LAWS(PVC)-1917-3-159

DAL SINGH Vs. EMPEROR

Decided On March 02, 1917
DAL SINGH Appellant
V/S
EMPEROR Respondents

JUDGEMENT

(1.) In this case the appellant was convicted of murder by the Sessions Court of Jubbulpore and was sentenced to death. The Court of the Judicial Commissioner of the Central Provinces heard an appeal and dismissed it and confirmed the sentence under the provisions of the Indian Code of Criminal Procedure.

(2.) A petition for leave to appeal was presented to the King in Council. It was argued before this Board in support of the petition that the judgments in the Courts in India had been vitiated by an illegal and prejudicial use of the police diaries in the case and that the credibility of the witnesses had been thereby wrongly estimated. What had taken place, it was alleged, had led to such a miscarriage of justice as to bring the conviction within the exceptional class of cases in which His Majesty in Council will review the proceedings in a criminal trial in India.
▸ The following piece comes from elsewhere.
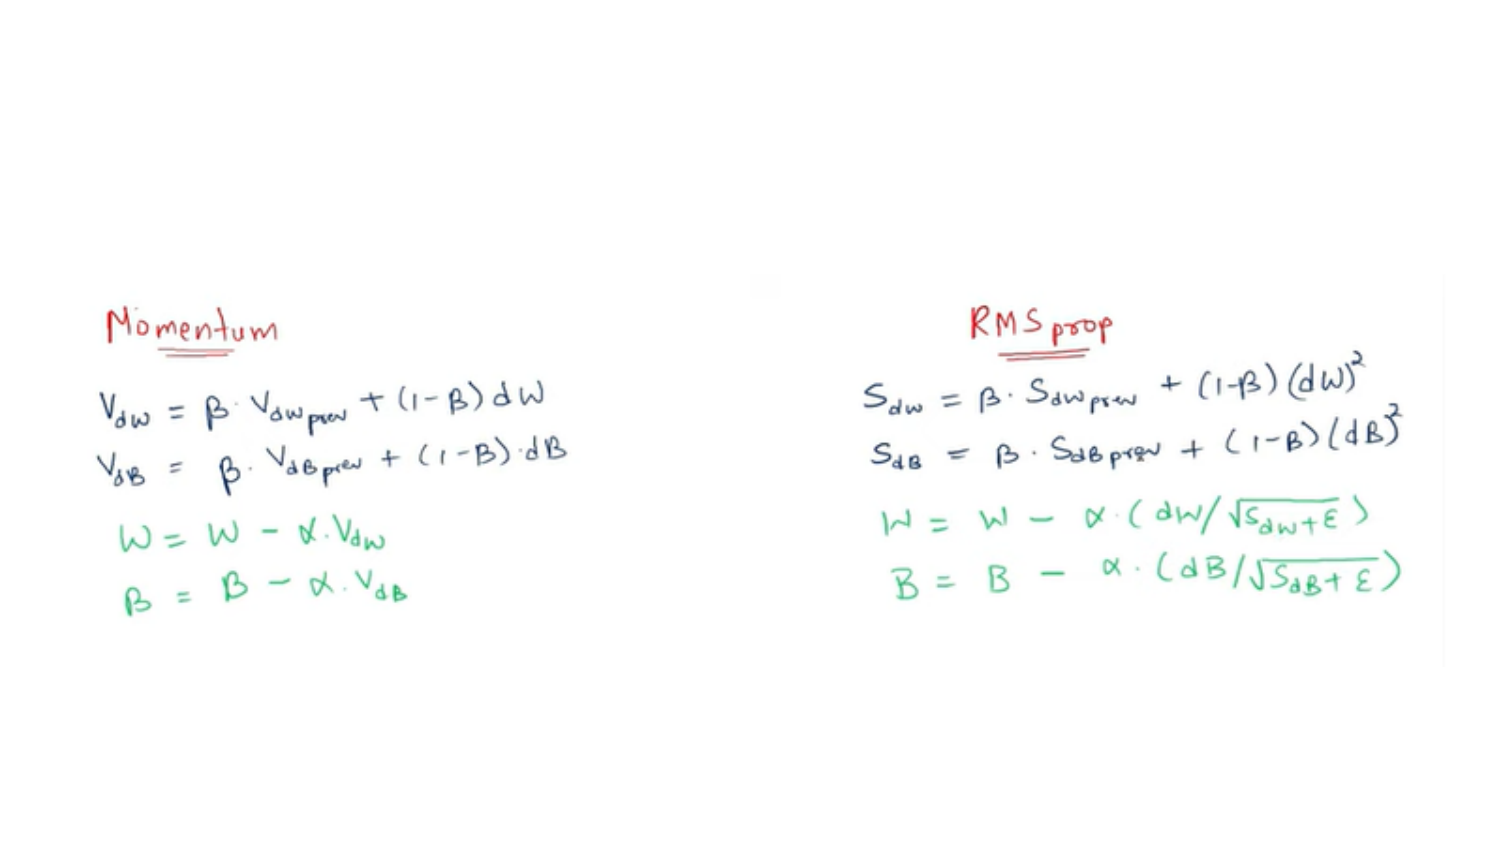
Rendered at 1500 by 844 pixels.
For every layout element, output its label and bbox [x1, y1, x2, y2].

list [51, 274, 1449, 668]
(3.) It is well settled that the unwritten principles of the Constitution of the Empire restrain the Judicial Committee from being used in general as a Court of Review in criminal cases. But while the Sovereign in Council does not interfere merely on the question whether the Court below has come to a proper conclusion as to guilt or innocence, such interference ought to take place where there has been a disregard of the proper forms of legal process, grievous and not merely technical in character, or a violation of principle in such a fashion as amounts to a denial of justice. Their Lordships have now heard full arguments in the case before them and have examined the procedure and evidence with some minuteness.